Richard Mills, a spokesman for U.S. Trade Representative Robert Zoellick,
called the report "deeply flawed" and said Washington would "vigorously"
contest the ruling before the WTO's seven-member appeals body.

John Ash, Antigua's ambassador to the United Nations, welcomed the ruling.

"We believe that throughout the proceedings, we presented convincing
evidence and persuasive arguments," he told The Associated Press in a
telephone interview from New York.

Ash said Antigua will fight the U.S. appeal just as hard. "We're prepared
to see this all the way through," he said.

Antigua filed a case before the WTO last year. It contended that U.S.
restrictions on Internet gambling violated trade commitments the United
States has made as a member of the 148-nation WTO.

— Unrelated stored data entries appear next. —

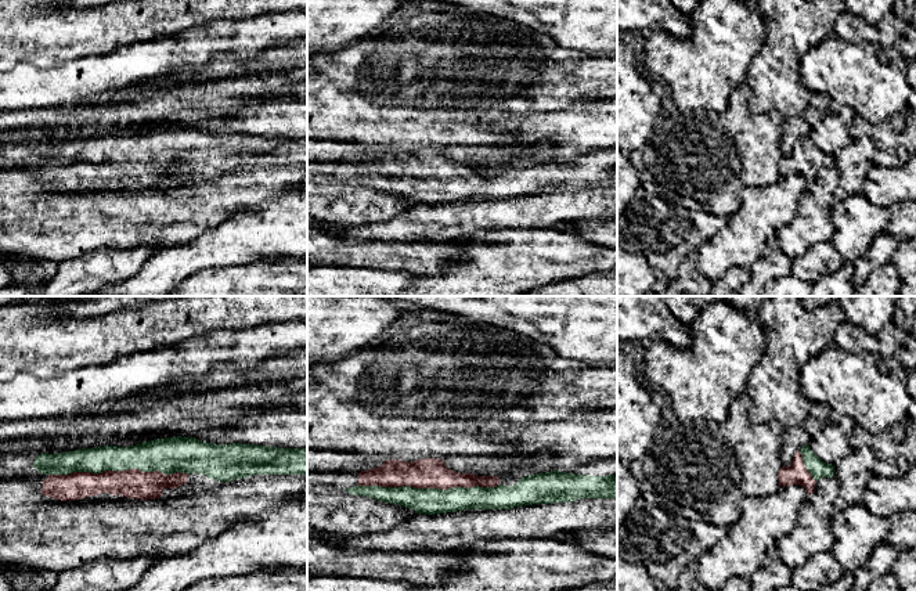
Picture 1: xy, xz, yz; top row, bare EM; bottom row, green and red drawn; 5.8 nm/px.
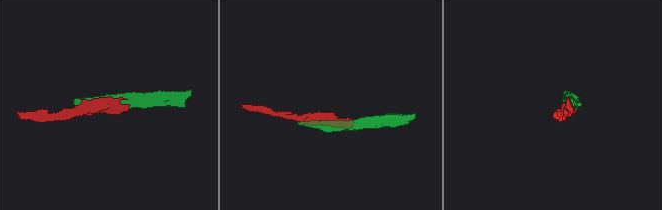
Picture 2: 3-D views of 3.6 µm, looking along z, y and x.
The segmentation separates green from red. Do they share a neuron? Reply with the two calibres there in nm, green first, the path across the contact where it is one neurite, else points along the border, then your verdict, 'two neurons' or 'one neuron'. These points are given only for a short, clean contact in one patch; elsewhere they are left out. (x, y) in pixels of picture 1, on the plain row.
calibres 150 and 180 nm; one neuron

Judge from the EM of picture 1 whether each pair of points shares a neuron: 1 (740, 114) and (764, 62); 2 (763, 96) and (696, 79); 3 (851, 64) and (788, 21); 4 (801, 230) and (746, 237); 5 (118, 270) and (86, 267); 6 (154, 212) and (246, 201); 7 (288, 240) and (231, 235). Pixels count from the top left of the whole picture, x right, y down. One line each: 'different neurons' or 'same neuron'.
1: different neurons
2: different neurons
3: different neurons
4: different neurons
5: same neuron
6: same neuron
7: same neuron

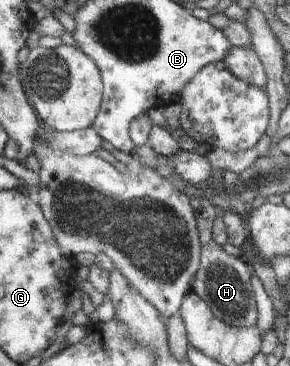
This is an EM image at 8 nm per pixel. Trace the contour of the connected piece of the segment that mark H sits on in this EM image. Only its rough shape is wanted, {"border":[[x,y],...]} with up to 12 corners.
{"border":[[213,240],[191,283],[230,327],[258,320],[252,268]]}

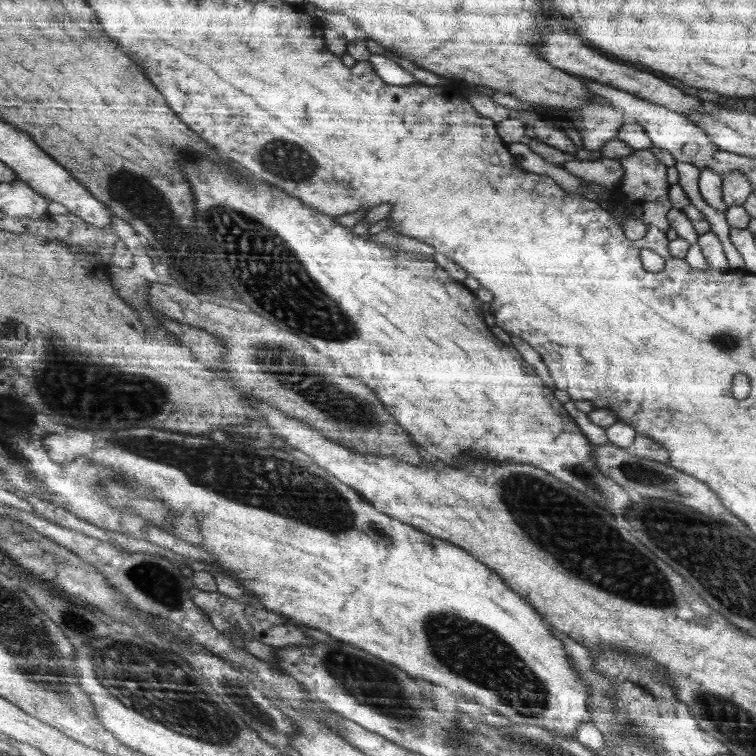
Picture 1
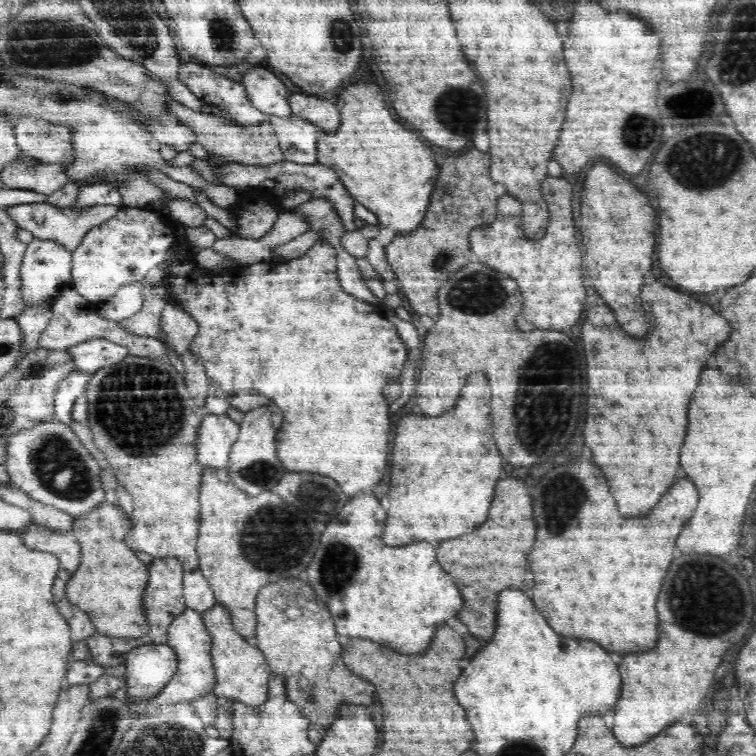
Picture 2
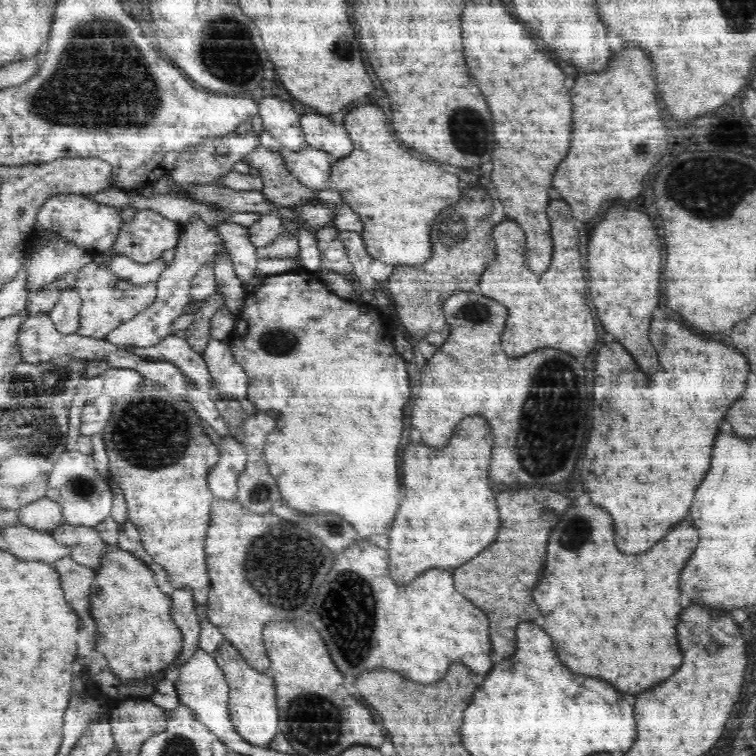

Antiguan authorities also had argued that restrictions that barred U.S.
residents from betting at offshore casinos were harming their country's
efforts to diversify its economy. Antigua has been promoting electronic
commerce as away to end the twin-island nation's reliance on tourism, a
sector hurt by a series of hurricanes in the late 1990s.

U.S. trade officials disagreed, saying that negotiators involved in the
Uruguay Round of global trade talks, which created the WTO in 1995,
clearly intended to exclude gambling.

"Throughout our history, the United States has had restrictions on
gambling, like many other countries," Mills said. "Given these
restrictions, it defies common sense that the United States would make a
commitment to let international gambling operate within our borders."

Antiguan officials estimate that online casinos employ some 3,000 of the
67,000 residents of Antigua.

The current legal status of Internet gambling in the United States is in
dispute. Some site operators have been prosecuted under the 1961 Wire
Communications Act, which was written to cover sports betting by
telephone.

The General Accounting Office has estimated there are 1,800 Internet
gambling operations. Virtually all of them are based outside of the United
States, posing an enforcement problem for U.S. authorities.

Washington has 60 days to file an appeal to the WTO's trade judges, who
then must issue a final ruling within three months.